**PROBLEM TO SOLVE**: For this exercise, transcribe all of the records exactly as given.

**INPUT MATERIAL**:
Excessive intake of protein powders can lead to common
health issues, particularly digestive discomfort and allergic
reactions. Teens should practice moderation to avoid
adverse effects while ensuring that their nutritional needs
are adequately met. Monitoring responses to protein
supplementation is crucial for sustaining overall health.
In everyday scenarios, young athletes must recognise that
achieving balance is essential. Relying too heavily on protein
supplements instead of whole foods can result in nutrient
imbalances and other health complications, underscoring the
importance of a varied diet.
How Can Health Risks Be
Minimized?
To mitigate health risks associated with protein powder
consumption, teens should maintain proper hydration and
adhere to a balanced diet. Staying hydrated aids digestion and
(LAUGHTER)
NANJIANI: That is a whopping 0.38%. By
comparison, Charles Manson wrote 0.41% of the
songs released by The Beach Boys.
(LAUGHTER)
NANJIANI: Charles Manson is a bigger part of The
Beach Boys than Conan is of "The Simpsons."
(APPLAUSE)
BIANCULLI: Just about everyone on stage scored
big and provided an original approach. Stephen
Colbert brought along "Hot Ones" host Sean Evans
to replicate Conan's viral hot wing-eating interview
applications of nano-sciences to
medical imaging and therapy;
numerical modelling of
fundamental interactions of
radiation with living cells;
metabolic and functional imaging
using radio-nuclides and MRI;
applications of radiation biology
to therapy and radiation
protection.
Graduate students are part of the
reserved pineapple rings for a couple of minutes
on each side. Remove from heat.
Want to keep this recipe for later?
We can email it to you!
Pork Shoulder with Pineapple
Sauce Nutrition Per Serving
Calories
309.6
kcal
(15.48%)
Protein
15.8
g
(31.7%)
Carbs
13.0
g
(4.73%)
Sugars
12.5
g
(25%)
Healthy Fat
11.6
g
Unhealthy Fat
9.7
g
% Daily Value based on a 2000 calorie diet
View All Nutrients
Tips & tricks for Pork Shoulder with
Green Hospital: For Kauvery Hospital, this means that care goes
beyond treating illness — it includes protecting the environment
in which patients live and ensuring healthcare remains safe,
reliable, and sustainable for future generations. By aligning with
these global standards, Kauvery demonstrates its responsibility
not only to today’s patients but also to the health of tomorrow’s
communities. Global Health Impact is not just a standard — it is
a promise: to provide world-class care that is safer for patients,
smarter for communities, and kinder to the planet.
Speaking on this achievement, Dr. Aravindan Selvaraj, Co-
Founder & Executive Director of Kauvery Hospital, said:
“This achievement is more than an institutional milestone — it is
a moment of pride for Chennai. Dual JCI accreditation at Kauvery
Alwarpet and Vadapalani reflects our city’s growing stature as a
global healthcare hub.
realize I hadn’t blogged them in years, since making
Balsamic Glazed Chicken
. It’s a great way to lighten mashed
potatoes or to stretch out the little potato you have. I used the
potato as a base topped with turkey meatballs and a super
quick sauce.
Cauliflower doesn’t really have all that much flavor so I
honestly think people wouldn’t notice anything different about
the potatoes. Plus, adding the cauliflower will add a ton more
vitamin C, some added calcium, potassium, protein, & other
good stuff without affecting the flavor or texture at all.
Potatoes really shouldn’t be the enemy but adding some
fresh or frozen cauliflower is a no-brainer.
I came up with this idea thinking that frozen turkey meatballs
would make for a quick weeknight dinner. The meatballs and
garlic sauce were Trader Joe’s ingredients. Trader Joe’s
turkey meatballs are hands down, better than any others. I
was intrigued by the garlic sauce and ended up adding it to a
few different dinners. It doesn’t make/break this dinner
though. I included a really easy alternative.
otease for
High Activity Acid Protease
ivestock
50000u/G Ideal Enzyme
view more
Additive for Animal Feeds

**WRITTEN RESPONSE**:
Excessive intake of protein powders can lead to common
health issues, particularly digestive discomfort and allergic
reactions. Teens should practice moderation to avoid
adverse effects while ensuring that their nutritional needs
are adequately met. Monitoring responses to protein
supplementation is crucial for sustaining overall health.
In everyday scenarios, young athletes must recognise that
achieving balance is essential. Relying too heavily on protein
supplements instead of whole foods can result in nutrient
imbalances and other health complications, underscoring the
importance of a varied diet.
How Can Health Risks Be
Minimized?
To mitigate health risks associated with protein powder
consumption, teens should maintain proper hydration and
adhere to a balanced diet. Staying hydrated aids digestion and
(LAUGHTER)
NANJIANI: That is a whopping 0.38%. By
comparison, Charles Manson wrote 0.41% of the
songs released by The Beach Boys.
(LAUGHTER)
NANJIANI: Charles Manson is a bigger part of The
Beach Boys than Conan is of "The Simpsons."
(APPLAUSE)
BIANCULLI: Just about everyone on stage scored
big and provided an original approach. Stephen
Colbert brought along "Hot Ones" host Sean Evans
to replicate Conan's viral hot wing-eating interview
applications of nano-sciences to
medical imaging and therapy;
numerical modelling of
fundamental interactions of
radiation with living cells;
metabolic and functional imaging
using radio-nuclides and MRI;
applications of radiation biology
to therapy and radiation
protection.
Graduate students are part of the
reserved pineapple rings for a couple of minutes
on each side. Remove from heat.
Want to keep this recipe for later?
We can email it to you!
Pork Shoulder with Pineapple
Sauce Nutrition Per Serving
Calories
309.6
kcal
(15.48%)
Protein
15.8
g
(31.7%)
Carbs
13.0
g
(4.73%)
Sugars
12.5
g
(25%)
Healthy Fat
11.6
g
Unhealthy Fat
9.7
g
% Daily Value based on a 2000 calorie diet
View All Nutrients
Tips & tricks for Pork Shoulder with
Green Hospital: For Kauvery Hospital, this means that care goes
beyond treating illness — it includes protecting the environment
in which patients live and ensuring healthcare remains safe,
reliable, and sustainable for future generations. By aligning with
these global standards, Kauvery demonstrates its responsibility
not only to today’s patients but also to the health of tomorrow’s
communities. Global Health Impact is not just a standard — it is
a promise: to provide world-class care that is safer for patients,
smarter for communities, and kinder to the planet.
Speaking on this achievement, Dr. Aravindan Selvaraj, Co-
Founder & Executive Director of Kauvery Hospital, said:
“This achievement is more than an institutional milestone — it is
a moment of pride for Chennai. Dual JCI accreditation at Kauvery
Alwarpet and Vadapalani reflects our city’s growing stature as a
global healthcare hub.
realize I hadn’t blogged them in years, since making
Balsamic Glazed Chicken
. It’s a great way to lighten mashed
potatoes or to stretch out the little potato you have. I used the
potato as a base topped with turkey meatballs and a super
quick sauce.
Cauliflower doesn’t really have all that much flavor so I
honestly think people wouldn’t notice anything different about
the potatoes. Plus, adding the cauliflower will add a ton more
vitamin C, some added calcium, potassium, protein, & other
good stuff without affecting the flavor or texture at all.
Potatoes really shouldn’t be the enemy but adding some
fresh or frozen cauliflower is a no-brainer.
I came up with this idea thinking that frozen turkey meatballs
would make for a quick weeknight dinner. The meatballs and
garlic sauce were Trader Joe’s ingredients. Trader Joe’s
turkey meatballs are hands down, better than any others. I
was intrigued by the garlic sauce and ended up adding it to a
few different dinners. It doesn’t make/break this dinner
though. I included a really easy alternative.
otease for
High Activity Acid Protease
ivestock
50000u/G Ideal Enzyme
view more
Additive for Animal Feeds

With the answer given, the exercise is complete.